START RECORDS FOR THIS TASK

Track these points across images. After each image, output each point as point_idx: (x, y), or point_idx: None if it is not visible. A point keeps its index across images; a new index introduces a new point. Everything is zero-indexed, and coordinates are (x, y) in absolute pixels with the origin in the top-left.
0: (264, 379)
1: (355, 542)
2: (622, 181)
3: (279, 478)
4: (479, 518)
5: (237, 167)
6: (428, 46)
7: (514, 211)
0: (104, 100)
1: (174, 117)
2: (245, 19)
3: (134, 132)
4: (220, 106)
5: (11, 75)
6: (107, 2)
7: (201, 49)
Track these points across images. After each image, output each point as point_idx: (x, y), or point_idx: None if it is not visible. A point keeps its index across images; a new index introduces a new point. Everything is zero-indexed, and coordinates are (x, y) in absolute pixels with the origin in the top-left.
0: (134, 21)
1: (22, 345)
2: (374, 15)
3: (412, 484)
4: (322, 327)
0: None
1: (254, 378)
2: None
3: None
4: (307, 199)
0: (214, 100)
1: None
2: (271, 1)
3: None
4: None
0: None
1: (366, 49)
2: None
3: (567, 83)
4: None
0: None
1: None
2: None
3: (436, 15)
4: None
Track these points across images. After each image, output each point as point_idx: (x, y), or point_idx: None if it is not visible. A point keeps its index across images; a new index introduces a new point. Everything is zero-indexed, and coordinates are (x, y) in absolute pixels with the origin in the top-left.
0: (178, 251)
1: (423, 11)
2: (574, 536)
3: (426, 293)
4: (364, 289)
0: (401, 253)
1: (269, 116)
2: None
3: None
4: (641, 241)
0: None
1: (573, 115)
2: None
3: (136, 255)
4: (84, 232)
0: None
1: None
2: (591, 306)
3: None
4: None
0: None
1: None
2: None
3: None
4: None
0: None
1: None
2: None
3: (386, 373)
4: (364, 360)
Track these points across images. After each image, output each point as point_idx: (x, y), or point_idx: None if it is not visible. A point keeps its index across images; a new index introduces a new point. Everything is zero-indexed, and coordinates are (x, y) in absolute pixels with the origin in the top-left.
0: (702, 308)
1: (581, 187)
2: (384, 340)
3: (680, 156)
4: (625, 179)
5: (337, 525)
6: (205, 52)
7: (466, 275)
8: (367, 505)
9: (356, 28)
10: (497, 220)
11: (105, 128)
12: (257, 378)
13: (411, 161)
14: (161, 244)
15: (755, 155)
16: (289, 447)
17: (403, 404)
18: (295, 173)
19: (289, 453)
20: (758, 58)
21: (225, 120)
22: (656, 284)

END RECORDS FOR THIS TASK

EXERCISE TASK:
Please reproduce all of the records above word for word, keeping every line in its original order.

OUTPUT:
Track these points across images. After each image, output each point as point_idx: (x, y), or point_idx: None if it is not visible. A point keeps its index across images; a new index introduces a new point. Everything is zero-indexed, and coordinates are (x, y) in absolute pixels with the origin in the top-left.
0: (264, 379)
1: (355, 542)
2: (622, 181)
3: (279, 478)
4: (479, 518)
5: (237, 167)
6: (428, 46)
7: (514, 211)
0: (104, 100)
1: (174, 117)
2: (245, 19)
3: (134, 132)
4: (220, 106)
5: (11, 75)
6: (107, 2)
7: (201, 49)
Track these points across images. After each image, output each point as point_idx: (x, y), or point_idx: None if it is not visible. A point keeps its index across images; a new index introduces a new point. Everything is zero-indexed, and coordinates are (x, y) in absolute pixels with the origin in the top-left.
0: (134, 21)
1: (22, 345)
2: (374, 15)
3: (412, 484)
4: (322, 327)
0: None
1: (254, 378)
2: None
3: None
4: (307, 199)
0: (214, 100)
1: None
2: (271, 1)
3: None
4: None
0: None
1: (366, 49)
2: None
3: (567, 83)
4: None
0: None
1: None
2: None
3: (436, 15)
4: None
Track these points across images. After each image, output each point as point_idx: (x, y), or point_idx: None if it is not visible. A point keeps its index across images; a new index introduces a new point. Everything is zero-indexed, and coordinates are (x, y) in absolute pixels with the origin in the top-left.
0: (178, 251)
1: (423, 11)
2: (574, 536)
3: (426, 293)
4: (364, 289)
0: (401, 253)
1: (269, 116)
2: None
3: None
4: (641, 241)
0: None
1: (573, 115)
2: None
3: (136, 255)
4: (84, 232)
0: None
1: None
2: (591, 306)
3: None
4: None
0: None
1: None
2: None
3: None
4: None
0: None
1: None
2: None
3: (386, 373)
4: (364, 360)
Track these points across images. After each image, output each point as point_idx: (x, y), or point_idx: None if it is not visible. A point keeps its index across images; a new index introduces a new point. Everything is zero-indexed, and coordinates are (x, y) in absolute pixels with the origin in the top-left.
0: (702, 308)
1: (581, 187)
2: (384, 340)
3: (680, 156)
4: (625, 179)
5: (337, 525)
6: (205, 52)
7: (466, 275)
8: (367, 505)
9: (356, 28)
10: (497, 220)
11: (105, 128)
12: (257, 378)
13: (411, 161)
14: (161, 244)
15: (755, 155)
16: (289, 447)
17: (403, 404)
18: (295, 173)
19: (289, 453)
20: (758, 58)
21: (225, 120)
22: (656, 284)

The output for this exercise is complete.